• [What the exercise asks] From the article on phage therapy below, list every pathogen it names as one of the "ESKAPE" pathogens.

+++ Selected extract +++

Paldara, Mayo Clinic Push Phage Therapy Toward First Human Trials
By Clinical Research News Staff
September 23, 2025 | Phage therapy, a treatment that uses viruses to fight bacterial infections, may finally be heading toward mainstream clinical practice. Paldara, a biotech startup, is developing a delivery platform that promises to stabilize and sustain bacteriophages and make phage therapy accessible for patients.
The company’s work has caught the attention of the Mayo Clinic, which is now partnering with Paldara to advance the technology through both animal and human studies, as well as validate it for clinical use. If all goes as planned, a first-in-human clinical trial could begin as early as December.
“We’ve got a lot more work to do, but once we save that first patient, that’ll be everything,” says William Colton, founder and CEO of Paldara.
A Three-Part System Breaking Obstacles
Paldara’s platform is built on a three-part system designed to overcome two key hurdles that have long hindered phage therapeutics: localization and stabilization. First, bacteriophages are microencapsulated in sodium alginate spheres to shield them from neutralizing antibodies and allow them to be released over seven to 14 days. These microcapsules are then embedded within a biocompatible hydrogel matrix, which enables controlled and sustained delivery of a consistent concentration of phages to the site of care, according to Colton.
This delivery method not only boosts therapeutic efficacy but also adapts to multiple clinical scenarios. The hydrogel, stored as a dry powder, can be mixed into a gel within minutes and used as a catheter coating, topical salve for burn wounds, or injectable for post-surgical joint infections. In contrast, current phage treatments often involve flooding a wound with phages in saline—a method that leaves bacteria behind once the wound is closed, leading to recurrent infections.
The platform also incorporates a library of more than 200 therapeutic phages targeting the most dangerous drug-resistant bacteria, including the notorious “ESKAPE” pathogens— Enterococcus faecium, Staphylococcus aureus, Klebsiella pneumoniae, Acinetobacter baumannii, Pseudomonas aeruginosa, and Enterobacter spp.—and multidrug-resistant E. coli.

+++ Supplied data +++

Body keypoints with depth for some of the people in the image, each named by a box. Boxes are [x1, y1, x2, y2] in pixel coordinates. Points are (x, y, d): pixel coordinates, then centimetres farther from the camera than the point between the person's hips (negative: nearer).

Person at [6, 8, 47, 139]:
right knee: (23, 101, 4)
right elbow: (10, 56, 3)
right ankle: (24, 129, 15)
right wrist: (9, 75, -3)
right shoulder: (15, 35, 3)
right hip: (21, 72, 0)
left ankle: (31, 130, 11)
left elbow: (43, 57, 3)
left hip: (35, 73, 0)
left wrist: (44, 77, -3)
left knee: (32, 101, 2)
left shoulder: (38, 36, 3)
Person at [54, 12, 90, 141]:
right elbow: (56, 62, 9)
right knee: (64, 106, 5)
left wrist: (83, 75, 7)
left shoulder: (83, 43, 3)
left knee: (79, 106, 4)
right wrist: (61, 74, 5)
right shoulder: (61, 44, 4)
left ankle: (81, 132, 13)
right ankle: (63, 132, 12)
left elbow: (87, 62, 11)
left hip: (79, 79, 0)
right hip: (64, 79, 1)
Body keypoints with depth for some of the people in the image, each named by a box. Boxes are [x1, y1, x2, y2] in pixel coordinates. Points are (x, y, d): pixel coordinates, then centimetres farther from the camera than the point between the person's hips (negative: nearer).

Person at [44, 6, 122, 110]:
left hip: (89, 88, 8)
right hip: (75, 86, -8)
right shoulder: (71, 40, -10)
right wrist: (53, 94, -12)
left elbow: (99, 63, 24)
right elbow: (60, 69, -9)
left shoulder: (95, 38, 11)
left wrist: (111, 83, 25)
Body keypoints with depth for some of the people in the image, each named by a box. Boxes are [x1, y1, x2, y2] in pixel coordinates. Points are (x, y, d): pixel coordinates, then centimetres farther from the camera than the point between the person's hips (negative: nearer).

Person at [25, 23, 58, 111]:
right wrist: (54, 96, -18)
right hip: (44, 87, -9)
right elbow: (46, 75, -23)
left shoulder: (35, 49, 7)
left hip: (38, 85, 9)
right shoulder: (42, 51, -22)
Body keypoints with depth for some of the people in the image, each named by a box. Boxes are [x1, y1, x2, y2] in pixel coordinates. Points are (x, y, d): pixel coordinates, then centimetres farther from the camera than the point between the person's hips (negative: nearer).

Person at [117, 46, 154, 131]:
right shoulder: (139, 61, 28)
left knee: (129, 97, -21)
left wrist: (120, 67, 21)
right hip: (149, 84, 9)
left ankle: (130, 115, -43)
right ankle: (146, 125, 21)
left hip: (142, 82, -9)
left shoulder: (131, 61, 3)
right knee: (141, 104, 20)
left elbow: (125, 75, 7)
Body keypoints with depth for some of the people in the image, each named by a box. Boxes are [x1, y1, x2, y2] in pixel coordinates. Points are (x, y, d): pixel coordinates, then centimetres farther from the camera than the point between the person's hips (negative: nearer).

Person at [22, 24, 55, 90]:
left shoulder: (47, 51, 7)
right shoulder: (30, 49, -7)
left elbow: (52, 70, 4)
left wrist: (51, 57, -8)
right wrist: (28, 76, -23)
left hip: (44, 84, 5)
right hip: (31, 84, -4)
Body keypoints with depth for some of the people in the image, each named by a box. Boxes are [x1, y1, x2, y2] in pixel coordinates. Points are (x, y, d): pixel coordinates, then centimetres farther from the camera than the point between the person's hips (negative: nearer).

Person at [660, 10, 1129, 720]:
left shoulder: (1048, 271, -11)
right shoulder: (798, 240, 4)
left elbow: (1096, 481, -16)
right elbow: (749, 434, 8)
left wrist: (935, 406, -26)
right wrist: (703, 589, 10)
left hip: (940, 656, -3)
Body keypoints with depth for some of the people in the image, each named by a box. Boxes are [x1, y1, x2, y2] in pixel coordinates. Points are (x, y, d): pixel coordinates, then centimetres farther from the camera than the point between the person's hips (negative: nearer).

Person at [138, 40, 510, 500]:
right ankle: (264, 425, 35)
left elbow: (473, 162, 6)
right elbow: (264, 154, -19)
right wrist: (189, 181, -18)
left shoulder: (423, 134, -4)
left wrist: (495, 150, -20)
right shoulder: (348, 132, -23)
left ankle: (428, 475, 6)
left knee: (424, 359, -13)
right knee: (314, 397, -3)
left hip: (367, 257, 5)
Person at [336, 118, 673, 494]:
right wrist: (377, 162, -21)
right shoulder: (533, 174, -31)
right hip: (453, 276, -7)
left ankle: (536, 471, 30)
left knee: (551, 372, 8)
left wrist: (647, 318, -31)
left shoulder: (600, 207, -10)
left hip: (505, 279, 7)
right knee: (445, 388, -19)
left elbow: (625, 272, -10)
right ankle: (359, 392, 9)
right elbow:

+++

• [Finished exercise] Enterococcus faecium, Staphylococcus aureus, Klebsiella pneumoniae, Acinetobacter baumannii, Pseudomonas aeruginosa, and Enterobacter spp.